XXXIV Magdeleine à Stephen

Il me semble, mon ami, qu’il y a un siècle que tu m’as quittée ; la campagne est encore belle ici ; le feuillage des cerisiers est rouge, ainsi que celui des vignes ; le soleil n’a pas perdu toute sa chaleur ; seulement, le vent emporte à chaque instant quelques feuilles de nos tilleuls, qui seront bientôt chauves ; la nature a, en cette saison, toute la majesté du jour au soleil couchant ; moi seule je suis triste, triste du temps passé loin de toi ; triste aussi de toutes ces longues journées que nous traînerons encore séparés ; toute mon âme est autour de toi.

Il y a longtemps que je n’ai reçu de lettre, mon Stephen ; je garde toujours ta dernière avec moi, c’est mon trésor.

Ô Stephen ! ne t’habitue pas à vivre sans moi ; j’ai besoin de tout ton amour en retour du mien.

Nous avons eu hier un orage épouvantable : le tonnerre est tombé deux fois le matin, il a tué un homme. J’éprouvais un sentiment bien consolant en pensant que tu étais assez loin de moi pour ne pas partager le danger que nous courions, car l’orage était précisément sur nos têtes.

Un horrible coup de tonnerre me réveilla dans la nuit. Geneviève vint près de moi en pleurant ; je tâchai de la rassurer, mais j’étais bien pâle. Je me dis que si je mourais, tu ne saurais pas que ma dernière pensée avait été pour toi ; je me levai, je me mis à écrire à mon Stephen. Je ne puis t’exprimer ce que je ressentis en écrivant mes volontés, qui pouvaient être les dernières que je formais ; j’éprouvais cependant un sentiment bien doux en m’occupant de toi. En quittant la vie, j’aurais emporté le bonheur d’avoir assuré ton indépendance.

Après avoir fini ces dispositions, que je laissai sur ma table, j’ouvris une fenêtre ; ma respiration était oppressée ; je ne pleurais pas, je priai Dieu avec confiance de ne pas nous séparer ; je le suppliais de détourner de moi son tonnerre, ou, si je mourais, de te consoler. Je passai ainsi une nuit bien pénible ; je ne voulus pas me coucher, je ne voulais pas perdre un instant de ma vie, qui pouvait être si courte ; je voulais qu’ils fussent tous à toi.

Je me remis au lit lorsque l’orage fut passé et je remerciai Dieu d’avoir eu pitié de nous, et le lendemain je pleurai en lisant ce que j’avais écrit la nuit et en pensant à ce que tu aurais éprouvé en le recevant. Dis-moi, mon Stephen, mon fiancé, tu ne refuserais pas mes dons si je mourais avant toi ? tu ne voudrais pas me priver de la seule consolation que je pourrais emporter.

Mais quelle folie de te parler de cela, aujourd’hui où le temps est serein, où tu penses à moi, ou tu travailles pour notre bonheur !

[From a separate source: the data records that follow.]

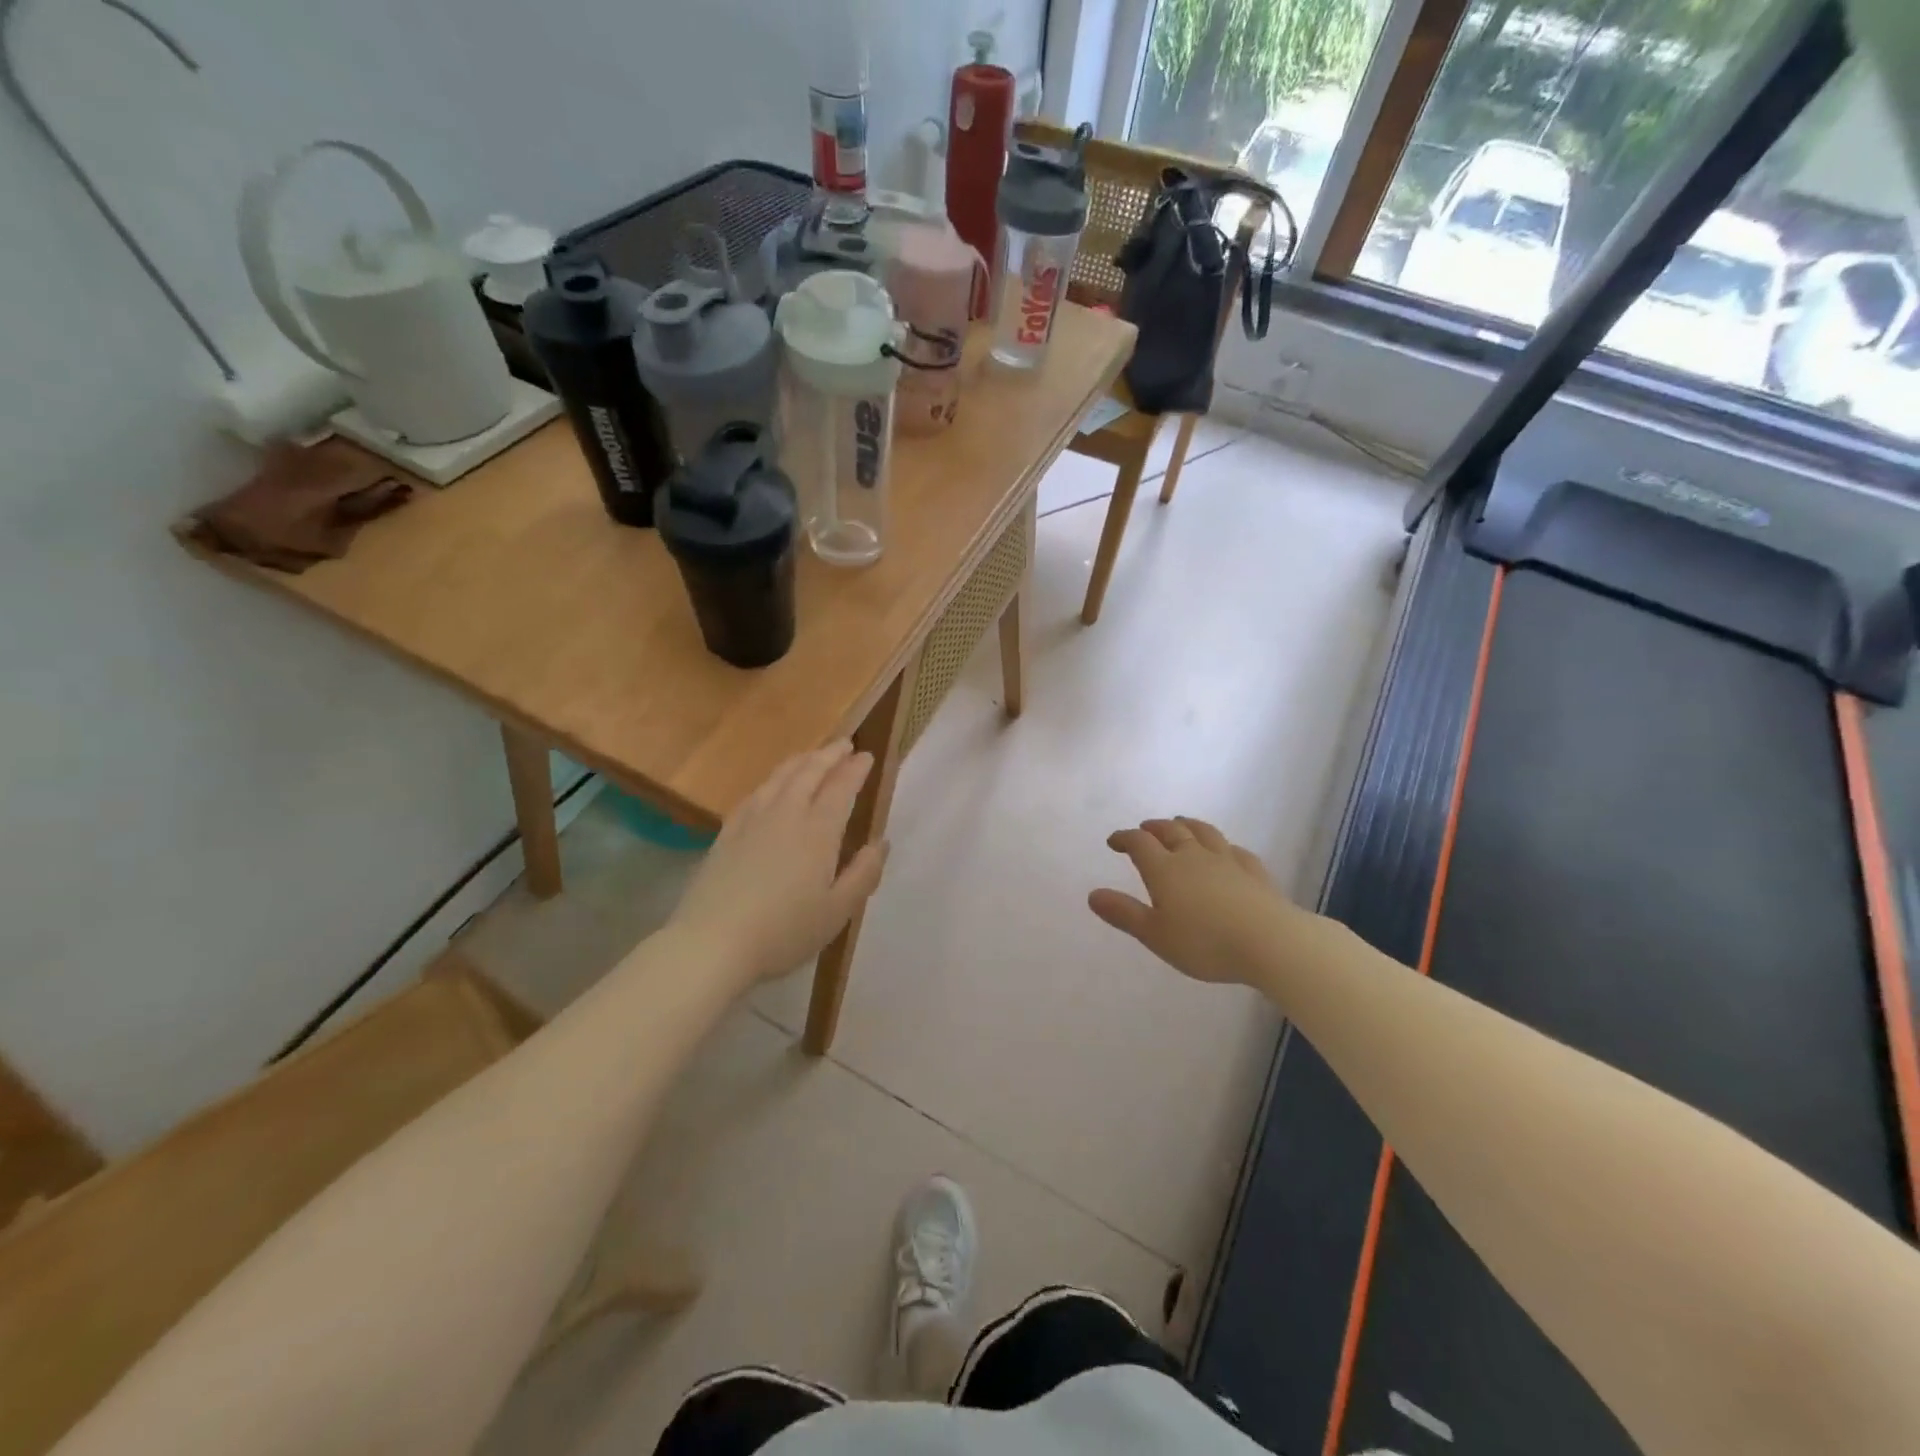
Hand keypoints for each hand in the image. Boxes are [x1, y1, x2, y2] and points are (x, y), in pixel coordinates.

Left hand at [670, 743, 888, 987]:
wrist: (712, 942)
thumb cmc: (783, 931)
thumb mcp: (837, 911)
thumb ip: (863, 874)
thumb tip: (881, 843)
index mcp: (817, 832)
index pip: (840, 788)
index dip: (855, 770)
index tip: (867, 756)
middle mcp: (785, 815)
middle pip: (809, 772)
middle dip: (829, 755)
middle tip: (844, 744)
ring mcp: (752, 821)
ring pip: (779, 777)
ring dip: (801, 760)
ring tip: (812, 755)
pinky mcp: (727, 833)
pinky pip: (754, 794)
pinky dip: (771, 781)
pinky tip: (771, 786)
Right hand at [1089, 817, 1296, 985]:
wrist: (1270, 942)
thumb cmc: (1205, 943)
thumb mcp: (1155, 935)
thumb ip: (1124, 914)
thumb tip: (1092, 894)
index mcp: (1165, 869)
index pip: (1139, 843)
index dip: (1124, 838)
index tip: (1114, 841)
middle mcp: (1194, 856)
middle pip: (1171, 832)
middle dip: (1155, 828)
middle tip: (1145, 829)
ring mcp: (1227, 861)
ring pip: (1204, 833)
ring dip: (1187, 826)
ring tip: (1180, 824)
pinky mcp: (1254, 872)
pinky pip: (1235, 850)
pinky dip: (1224, 847)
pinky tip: (1226, 852)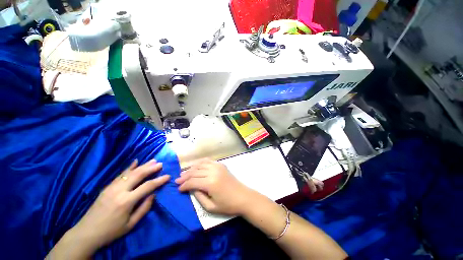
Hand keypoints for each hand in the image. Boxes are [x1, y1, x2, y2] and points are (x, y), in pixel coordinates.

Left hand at [61, 159, 169, 256]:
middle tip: (161, 164)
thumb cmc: (111, 231)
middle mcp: (119, 191)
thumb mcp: (130, 224)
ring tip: (153, 161)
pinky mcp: (107, 187)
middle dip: (151, 168)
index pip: (147, 186)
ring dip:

Mon père est pour moi rempli de complaisances et de bontés ; il m’a fait arranger le petit salon, il est charmant ; que n’y es-tu près de moi ! As-tu des nouvelles de notre frère Eugène ? Que je voudrais pouvoir l’assurer de mon amitié de sœur ! Dis-moi comment je puis lui faire parvenir une belle bourse que je lui ai brodée (car il faut qu’il me connaisse) et dans laquelle j’ai mis une faible partie de mes économies. Dis-lui bien que je suis sa sœur et qu’il doit recevoir de bonne amitié ce petit présent.

Il y a aussi dans ma lettre un cadeau pour toi : c’est une bague de mes cheveux.

À propos d’amitié, je veux t’en demander une petite part pour mon amie Suzanne, elle le mérite, elle est charmante : veux-tu l’aimer sur ma parole ?

C’est une fille bonne et spirituelle ; elle dessine bien, peint un peu et est de première force au piano ; elle a une figure charmante et pleine de candeur, je suis sûre qu’elle te plairait ; elle est d’une blancheur éblouissante et rougit à chaque instant ; ses cheveux sont d’un blond cendré et sa taille parfaite ; elle a tousles goûts de la jeunesse : un bal est pour elle le bonheur ; elle aime bien tendrement ta Magdeleine.

Adieu, mon Stephen, je n’ai plus de place que pour te dire que je t’aime.